:: GIVEN PASSAGE ::
↓

Images and snapshots can be public or private. In the case of images, public can mean official public images provided by Google or not.
Snapshots are stored as diffs (a snapshot is stored relative to the previous one, though that is transparent to you) while images are not. They are also cheaper ($0.026 per GB/month vs $0.050 for images) (Snapshots are increasing to $0.050/GB/month on October 1, 2022).
These days the two concepts are quite similar. It's now possible to start an instance using a snapshot instead of an image, which is an easy way of resizing your boot partition. Using snapshots may be simpler for most cases.
Snapshots:
Good for backup and disaster recovery
Lower cost than images
Smaller size than images since it doesn't contain OS, etc.
Differential backups - only the data changed since the last snapshot
is recreated
Faster to create than images
Snapshots are only available in the project they are
created (now it is possible to share between projects)
Can be created for running disks even while they are attached
to running instances
Images:
Good for reusing compute engine instance states with new instances
Available across different projects
Can't be created for running instances(unless you use --force flag)

↑

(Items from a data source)
↓

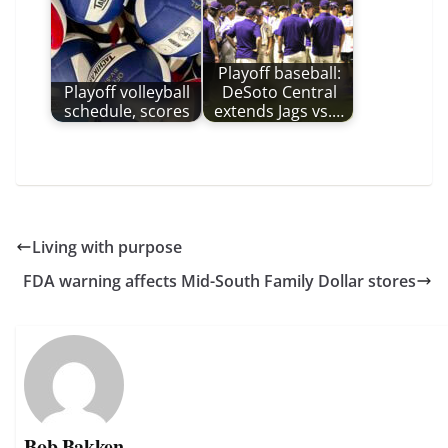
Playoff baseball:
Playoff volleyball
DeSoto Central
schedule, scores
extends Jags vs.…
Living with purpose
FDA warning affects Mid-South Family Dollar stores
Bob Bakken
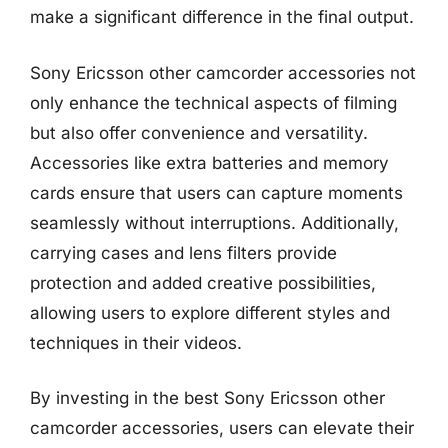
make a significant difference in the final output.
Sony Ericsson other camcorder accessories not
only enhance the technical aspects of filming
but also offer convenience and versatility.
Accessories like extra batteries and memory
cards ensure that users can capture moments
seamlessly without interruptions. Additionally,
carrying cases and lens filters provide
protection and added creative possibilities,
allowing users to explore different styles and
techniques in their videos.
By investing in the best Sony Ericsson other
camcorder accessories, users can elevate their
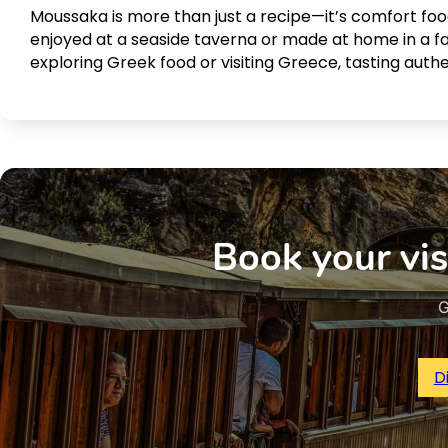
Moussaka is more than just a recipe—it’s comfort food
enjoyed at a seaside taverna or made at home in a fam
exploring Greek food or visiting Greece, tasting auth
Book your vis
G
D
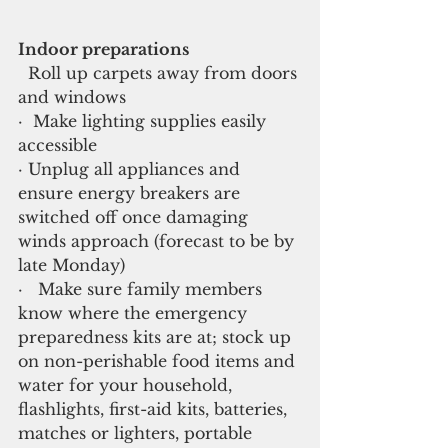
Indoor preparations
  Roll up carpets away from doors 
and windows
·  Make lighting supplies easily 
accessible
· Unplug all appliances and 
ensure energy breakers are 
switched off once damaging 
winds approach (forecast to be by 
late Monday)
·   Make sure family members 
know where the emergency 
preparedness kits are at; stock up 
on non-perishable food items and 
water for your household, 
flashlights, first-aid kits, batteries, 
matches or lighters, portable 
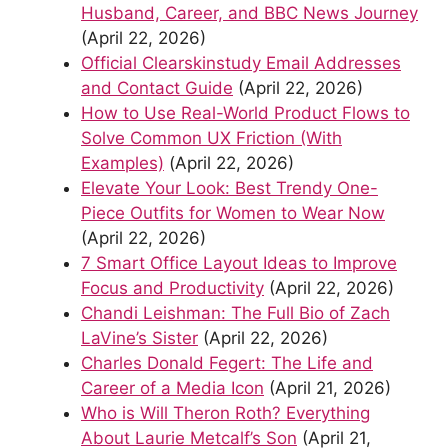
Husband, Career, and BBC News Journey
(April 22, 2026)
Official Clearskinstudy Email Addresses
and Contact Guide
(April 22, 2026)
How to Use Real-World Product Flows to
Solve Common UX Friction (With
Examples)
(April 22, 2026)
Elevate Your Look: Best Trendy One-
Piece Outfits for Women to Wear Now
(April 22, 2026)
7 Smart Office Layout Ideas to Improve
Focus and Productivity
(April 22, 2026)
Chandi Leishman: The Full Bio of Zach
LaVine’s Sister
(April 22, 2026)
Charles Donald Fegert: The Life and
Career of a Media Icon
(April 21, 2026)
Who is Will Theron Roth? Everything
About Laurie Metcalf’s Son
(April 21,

↑
↓

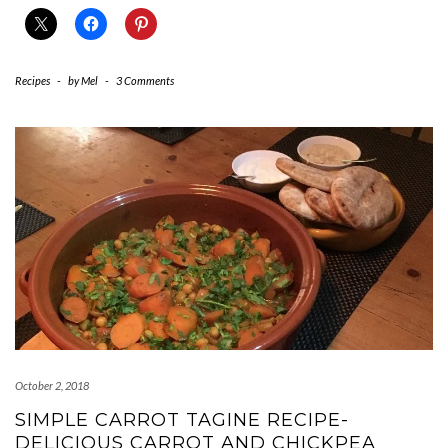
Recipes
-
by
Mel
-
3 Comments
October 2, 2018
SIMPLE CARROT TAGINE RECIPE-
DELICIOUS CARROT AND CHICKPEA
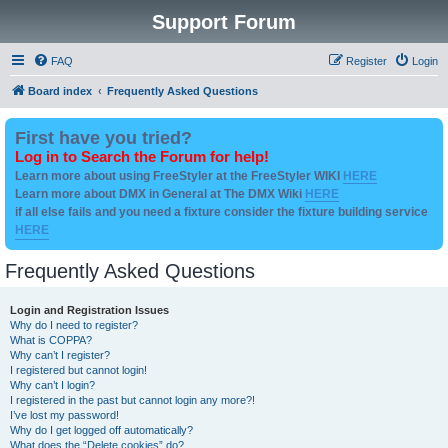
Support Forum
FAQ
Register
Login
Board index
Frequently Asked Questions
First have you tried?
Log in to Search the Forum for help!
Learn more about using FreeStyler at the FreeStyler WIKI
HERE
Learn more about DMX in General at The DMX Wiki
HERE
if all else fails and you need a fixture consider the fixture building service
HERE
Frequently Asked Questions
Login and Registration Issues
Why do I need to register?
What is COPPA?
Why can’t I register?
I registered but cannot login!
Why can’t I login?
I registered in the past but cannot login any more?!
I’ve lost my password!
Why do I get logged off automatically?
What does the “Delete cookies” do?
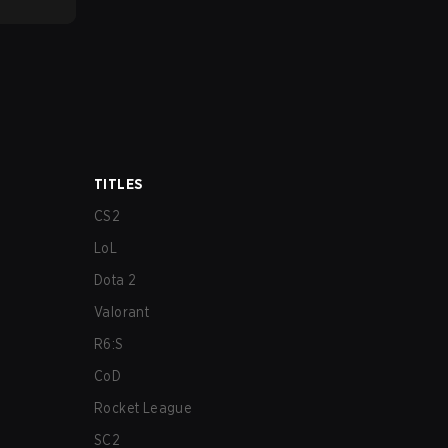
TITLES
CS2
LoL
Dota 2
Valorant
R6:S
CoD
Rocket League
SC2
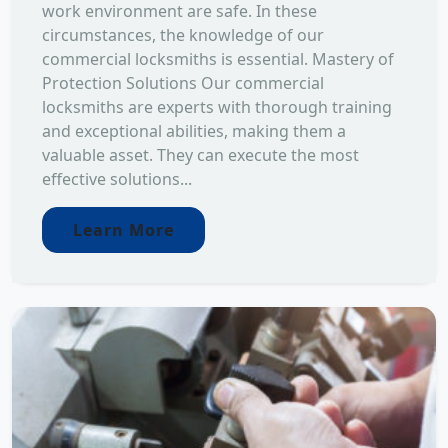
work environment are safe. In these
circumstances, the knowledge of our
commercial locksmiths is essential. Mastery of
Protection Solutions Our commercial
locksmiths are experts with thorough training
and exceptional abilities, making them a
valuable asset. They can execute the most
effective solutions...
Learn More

↑

:: STUDY QUESTIONS ::
1. Return the part of the passage on snapshots and images that opens with the words containing "Differential backups - only" and closes with "use --force flag)". Copy it without changes.
2. Continue the passage comparing snapshots and images, starting right after its final line.

:: RESPONSES BY ITEM NUMBER ::
1.
Differential backups - only the data changed since the last snapshot
is recreated
Faster to create than images
Snapshots are only available in the project they are
created (now it is possible to share between projects)
Can be created for running disks even while they are attached
to running instances
Images:
Good for reusing compute engine instance states with new instances
Available across different projects
Can't be created for running instances(unless you use --force flag)

2.
Snapshots are primarily targeting backup and disaster recovery scenarios, they are cheaper, easier to create (can often be uploaded without stopping the VM). They are meant for frequent regular upload, and rare downloads.
Images are primarily meant for boot disk creation. They optimized for multiple downloads of the same data over and over. If the same image downloaded many times, subsequent to the first download the following downloads are going to be very fast (even for large images).
Images do not have to be used for boot disks exclusively, they also can be used for data that need to be made quickly available to a large set of VMs (In a scenario where a shared read-only disk doesn't satisfy the requirements for whatever reason)
Snapshot is a copy of your disk that you can use to create a new persistence disk (PD) of any type (standard PD or SSD PD). You can use the snapshot to create a bigger disk size, also you have the ability of creating the new disk on any zone you might need. Pricing is a bit cheaper for the provisioned space used for a snapshot. when used as backup, you can create differential snapshots.
When you use an existing disk to create an instance, you have to create the instance in the same zone where the disk exists and it will have the size of the disk.
When referring to images resources, is the pre-configured GCE operating system that you’re running (Centos, Debian, etc) and you can use the public images, available for all projects or private images for a specific project or create your own custom image.
A snapshot is locked within a project, but a custom image can be
shared between projects.
simply put - snapshot is basically the backup of the data in the disk
also important point is they are differentially backed up (lesser size).
used for backup and DR mostly.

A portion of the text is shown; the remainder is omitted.